Debating Republicans tonight?

You say you need a foreign policy hook? Well, are you man enough (Carly...Carly) to go full Epstein tonight?
Moral relativism is a poor substitute for presidential leadership. The entire matter would have taken on a very different tone if the President had used his platform to deliver a decidedly different message about the Crusades and the Inquisition: One of the great capacities in Western civilization is to learn from its mistakes so that the errors, and there were many, are corrected. But there is no such impulse among the terrorists of ISIS, whose fierce fundamentalism snuff out the civil society, so prized in the West, that makes moral self-correction possible. Against people like this, persuasion is of no value, so force must be used. Obama’s ill-chosen words contained no ringing endorsement of the moral chasm that separates us from our opponents.

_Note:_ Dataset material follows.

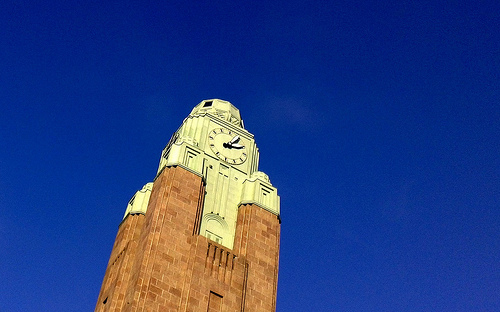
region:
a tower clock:
[91, 92, 325, 309]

And so the inevitable happens: There is a mass exodus of refugees followed by human tragedy. Right now, the European migrant crisis has resulted in impossible strains on the simple physical capacity of various nations, hard-strapped by their own weak economic position, to provide food, shelter and elementary sanitation for the tens of thousands of refugees that have been driven from their homes. Public health officials and private charities struggle to keep up with the endless demands for services. Thousands more are surely on their way.
That's libertarian legal expert Richard Epstein's verdict on Barack Obama's (and Hillary Clinton's too, btw) world view. He, Obama, created the current refugee crisis with which our NATO allies are having to deal, in his, Epstein's, not at all humble opinion.
Right now, the President is looking like a tragically weak game theorist. He thinks that he can achieve successful outcomes in international affairs by using all carrots and no sticks. It won’t work against enemies who are prepared to use both. Unless he rethinks his self-imposed limits on the use of force, the bill for his mismanagement will come due, and everyone will pay the price—during his term and beyond.
Many years ago another, even more famously libertarian intellectual with U of Chicago roots, wrote that more evil has been done in the world by poor logicians than by evil actors intentionally doing their evil worst. Barack Obama is merely the most recent example of a poor logician. Tonight, at the Reagan Library, would be the perfect time for someone to articulate that.